Sullivan has told lawmakers that he has hired a Denver consulting firm called the Buckley Group to look for ways to make the state’s five hospitals for the mentally ill and developmentally disabled more efficient.
“The recommendations aren’t due for another month or more,” he said at an informational meeting held by the House Health and Humans Services Committee.
Sullivan said he was not interested in reducing the number of patient beds in the system. Instead, he said, he wanted to learn if some of the beds could be repurposed in ways that would lead to shorter patient stays and increased access to community-based crisis care.
“This is a conversation that’s been going on for a while,” within KDADS, he said.
Sullivan told committee members that he planned to discuss the consulting firm’s recommendations with members of a KDADS task and advocates for the developmentally disabled and the mentally ill.
“They’ve done this for other states,” Sullivan said. “They have experience.”
The state hospitals for the developmentally disabled are in Topeka and Parsons. Those for the mentally ill are in Larned, Osawatomie and Kansas City.
Most of the 90-minute meeting was spent discussing the recently announced uncertainties surrounding the reopening of the Rainbow Mental Health Facility in Kansas City, Kan.

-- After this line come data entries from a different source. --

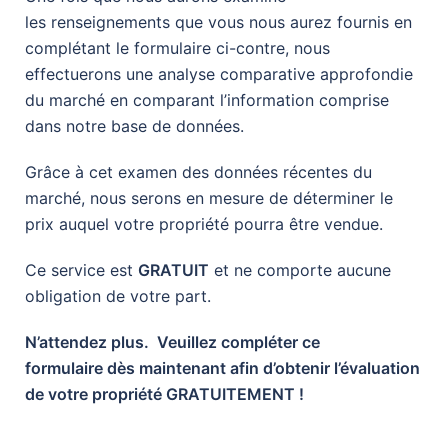
les renseignements que vous nous aurez fournis en
complétant le formulaire ci-contre, nous
effectuerons une analyse comparative approfondie
du marché en comparant l’information comprise
dans notre base de données.
Grâce à cet examen des données récentes du
marché, nous serons en mesure de déterminer le
prix auquel votre propriété pourra être vendue.
Ce service est
GRATUIT
et ne comporte aucune
obligation de votre part.
N’attendez plus. Veuillez compléter ce
formulaire dès maintenant afin d’obtenir l’évaluation
de votre propriété GRATUITEMENT !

Fourteen of the facility’s 50 beds were closed in February 2011 after federal surveyors cited the hospital for being understaffed. Seven months later, 30 of the remaining 36 beds were closed after the State Fire Marshal found safety violations.
The six beds still at Rainbow were converted to a crisis stabilization unit.
The remaining 30 beds were moved to a then-vacant, 30-bed unit at Osawatomie State Hospital. The two hospitals are about 50 miles apart.
Sullivan said he had not decided yet whether to reopen a remodeled Rainbow to fill its previous purpose or repurpose some or most of the beds. Others options, he said, would be to privatize the hospital’s operations, sell the building or create a public-private partnership.
If he decided to leave the facility’s 30 beds at Osawatomie State Hospital, Sullivan said he thought he might be able to “save” as much as $3.5 million, which could be used to underwrite additional crisis-stabilization beds or launch a regional “social detox” unit. Those two programs, he said, could lead to fewer people being hospitalized.
Rainbow’s six-bed crisis stabilization unit would remain open, he said,
If the hospital is reconfigured, he said it would be in line with Gov. Sam Brownback developing plan to focus more resources on the state’s “most at-risk and challenging populations.”
Admissions to the state’s mental health hospitals are limited to adults who are considered a potential danger to themselves or others. Most admissions are court ordered.
Sullivan said he hoped to have a plan for Rainbow ready sometime in April.
“We’re still in the beginning phases of this,” he said.
Sullivan said the renovated building would reopen in the spring of 2014.
Mike Hammond, executive director of the Association of Community Mental Health Centers of Kansas, said he was pleased by Sullivan’s willingness to discuss the role of the state hospitals.
“The system is always going to need inpatient beds — but that’s not the question,” Hammond said. “The question is how many beds and what’s the best and most efficient way for those beds to be configured? There no easy way for coming up with that magic number.”
Hammond said he and other mental health advocates would insist that any shifts in funding for Rainbow or Osawatomie State Hospital be accompanied by a “guarantee” that the “resources would remain in place.”
The state’s mental health system, he said, could not withstand further cuts in spending.
Though Medicaid spending for mental health services has increased, since 2007, a state-funded grant program that mental health centers use to cover the costs of caring for the uninsured has been reduced from $31 million to $15 million.